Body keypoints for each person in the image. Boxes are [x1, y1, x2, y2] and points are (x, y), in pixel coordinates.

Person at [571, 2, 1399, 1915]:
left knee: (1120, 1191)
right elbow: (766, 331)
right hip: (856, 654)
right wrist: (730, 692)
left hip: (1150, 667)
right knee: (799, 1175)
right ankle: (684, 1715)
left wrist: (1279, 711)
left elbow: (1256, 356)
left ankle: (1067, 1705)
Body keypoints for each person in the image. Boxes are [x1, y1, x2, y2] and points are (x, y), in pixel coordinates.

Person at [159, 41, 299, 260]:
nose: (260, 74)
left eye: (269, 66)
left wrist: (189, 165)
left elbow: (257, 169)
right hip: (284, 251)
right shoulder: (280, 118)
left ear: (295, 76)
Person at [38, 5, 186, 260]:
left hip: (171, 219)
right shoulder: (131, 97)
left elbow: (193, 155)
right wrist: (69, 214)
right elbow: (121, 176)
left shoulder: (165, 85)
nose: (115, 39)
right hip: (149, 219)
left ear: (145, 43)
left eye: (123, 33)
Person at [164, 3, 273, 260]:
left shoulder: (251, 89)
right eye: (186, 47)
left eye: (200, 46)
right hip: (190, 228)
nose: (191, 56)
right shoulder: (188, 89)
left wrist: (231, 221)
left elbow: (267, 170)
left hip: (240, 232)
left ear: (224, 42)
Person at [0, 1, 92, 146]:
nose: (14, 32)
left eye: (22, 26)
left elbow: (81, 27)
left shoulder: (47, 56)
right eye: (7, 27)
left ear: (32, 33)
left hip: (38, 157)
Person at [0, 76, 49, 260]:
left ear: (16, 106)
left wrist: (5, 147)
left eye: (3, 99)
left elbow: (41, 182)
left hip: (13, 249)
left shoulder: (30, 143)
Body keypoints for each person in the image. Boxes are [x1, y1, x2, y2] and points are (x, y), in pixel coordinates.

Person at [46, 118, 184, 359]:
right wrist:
════
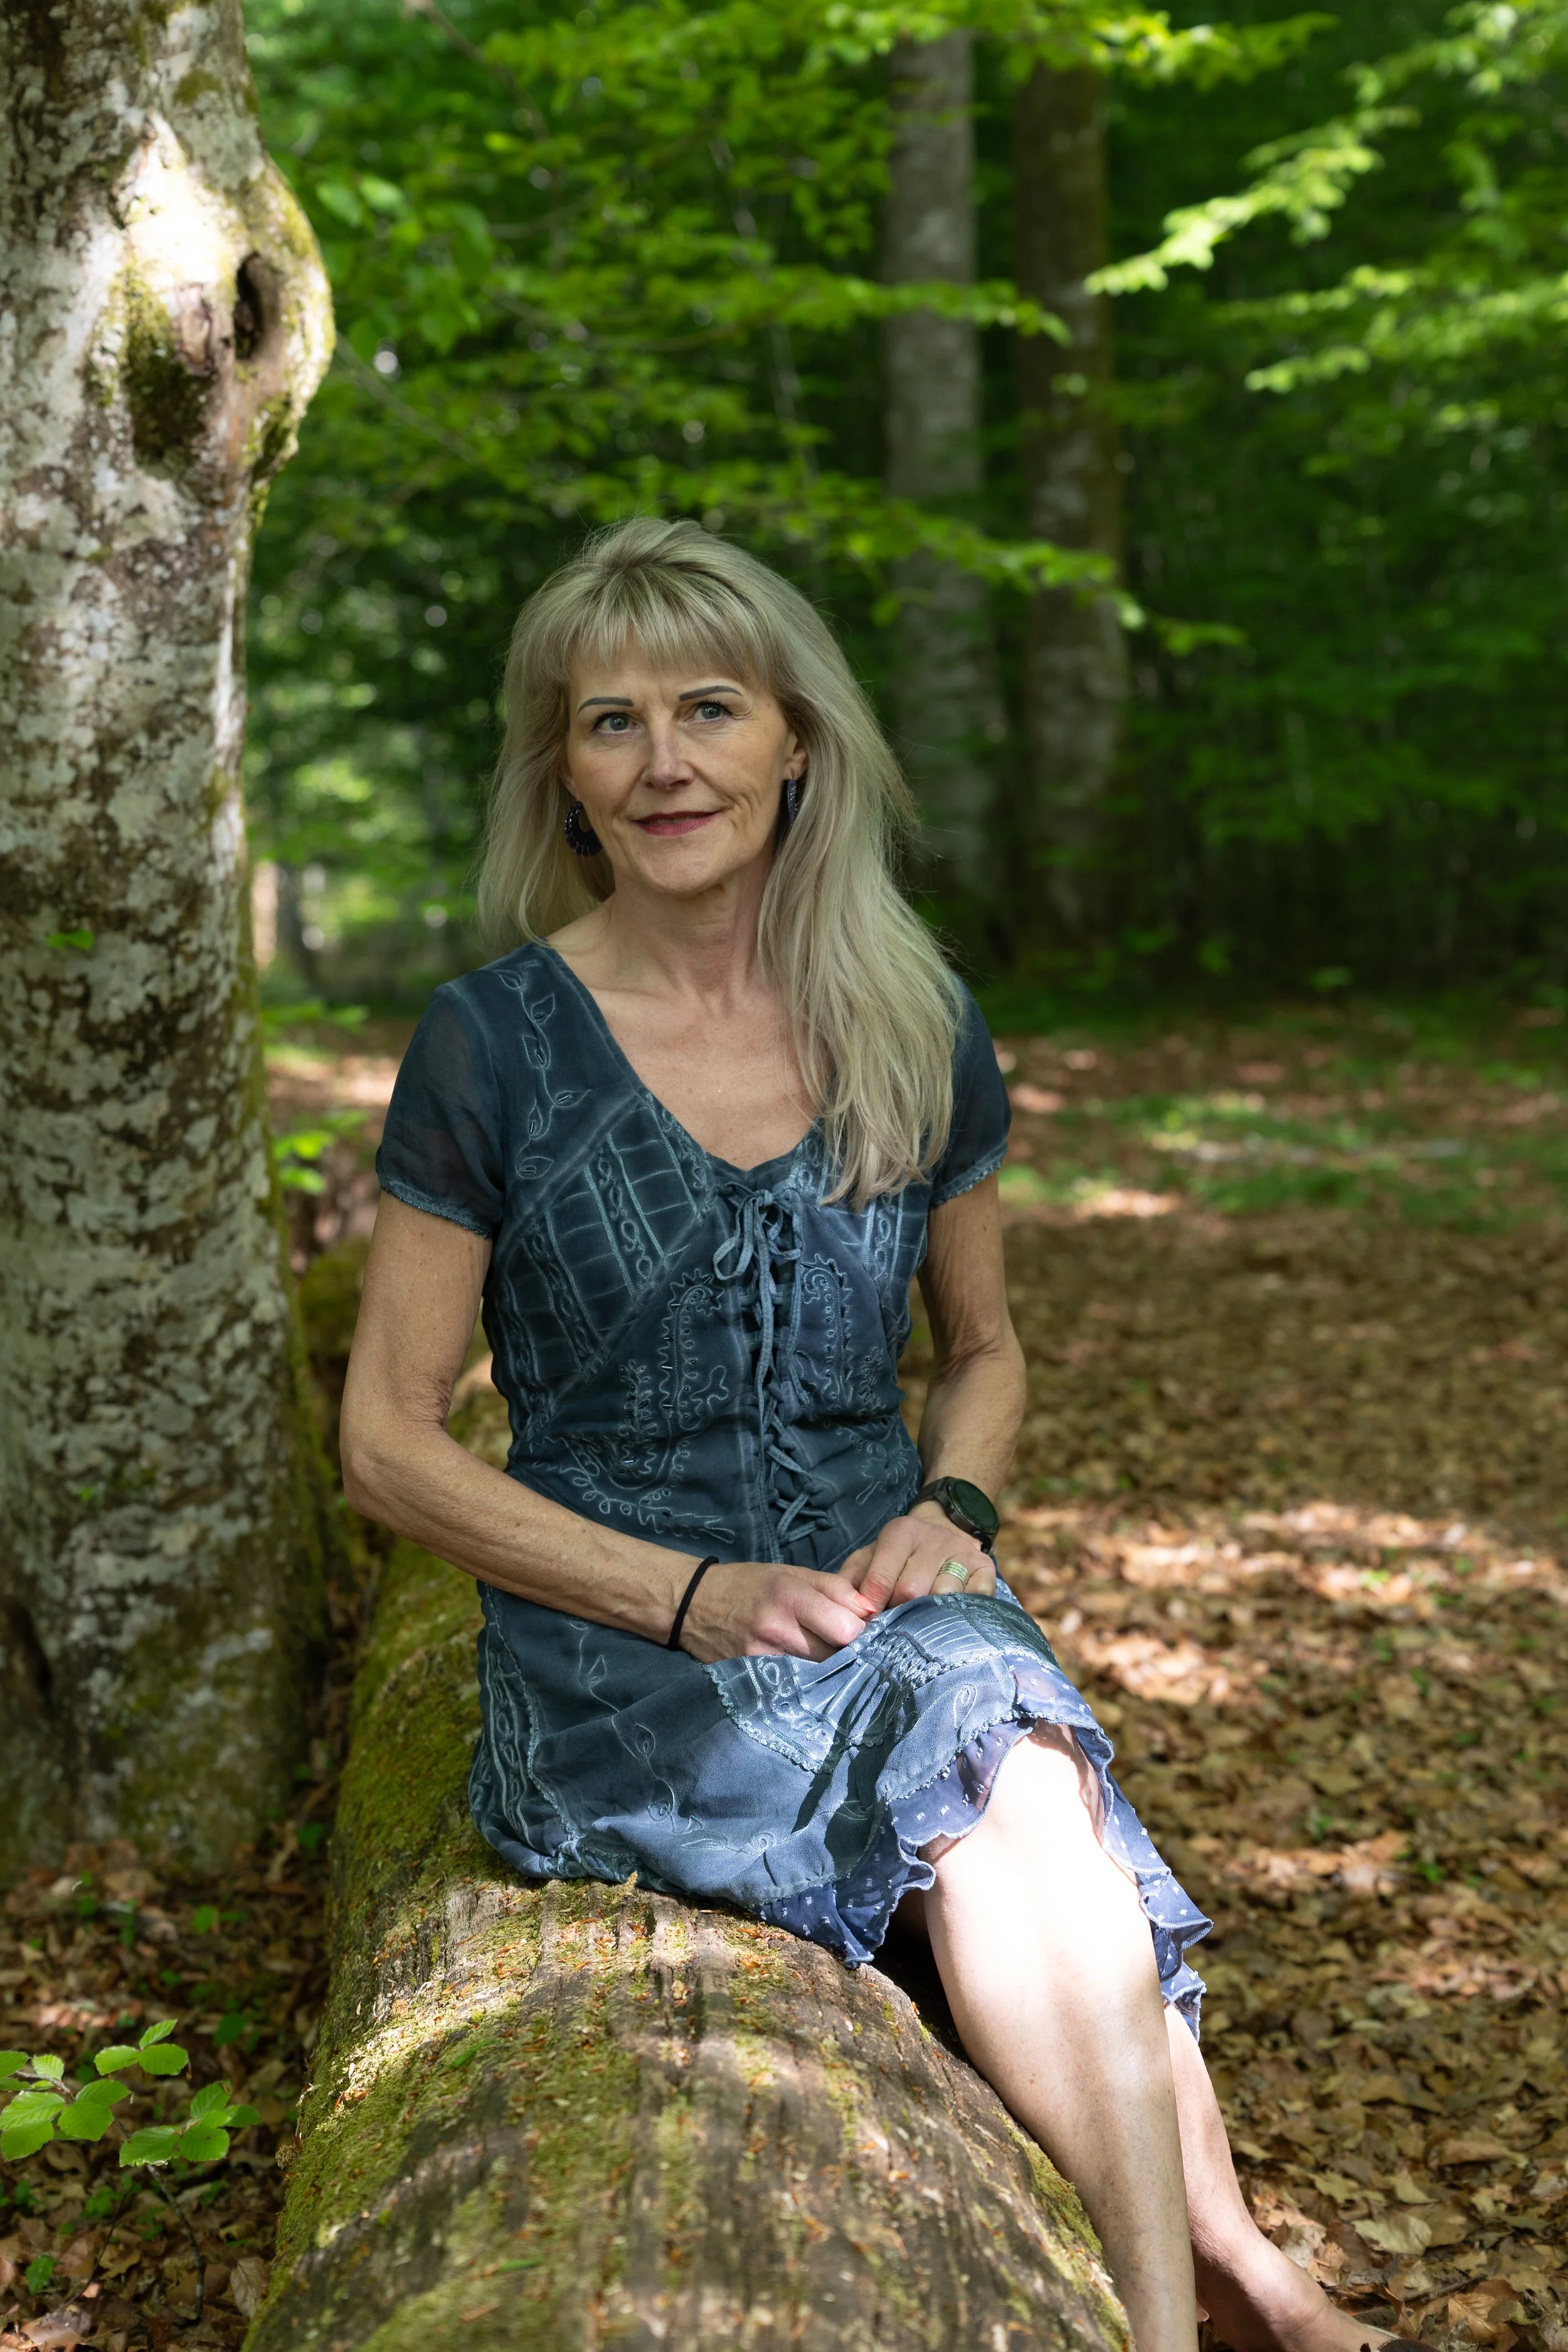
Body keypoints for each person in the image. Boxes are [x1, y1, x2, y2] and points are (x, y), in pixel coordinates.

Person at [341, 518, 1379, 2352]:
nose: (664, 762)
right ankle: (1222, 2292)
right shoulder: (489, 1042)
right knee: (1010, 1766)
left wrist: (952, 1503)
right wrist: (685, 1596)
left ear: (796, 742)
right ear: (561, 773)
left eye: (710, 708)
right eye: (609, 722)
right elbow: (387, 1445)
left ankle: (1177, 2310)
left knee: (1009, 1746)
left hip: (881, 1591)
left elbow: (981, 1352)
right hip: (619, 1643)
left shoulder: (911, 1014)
════
* Task description
Reproduce only the lines above, starting at the line with "right elbow: (121, 176)" and ending at the line with "left elbow: (267, 170)", exactly as written.

* Reply to the task
right elbow: (121, 176)
left shoulder: (165, 85)
nose: (115, 39)
right hip: (149, 219)
left ear: (145, 43)
left eye: (123, 33)
Person at [164, 3, 273, 260]:
left shoulder: (251, 89)
right eye: (186, 47)
left eye: (200, 46)
right hip: (190, 228)
nose: (191, 56)
right shoulder: (188, 89)
left wrist: (231, 221)
left elbow: (267, 170)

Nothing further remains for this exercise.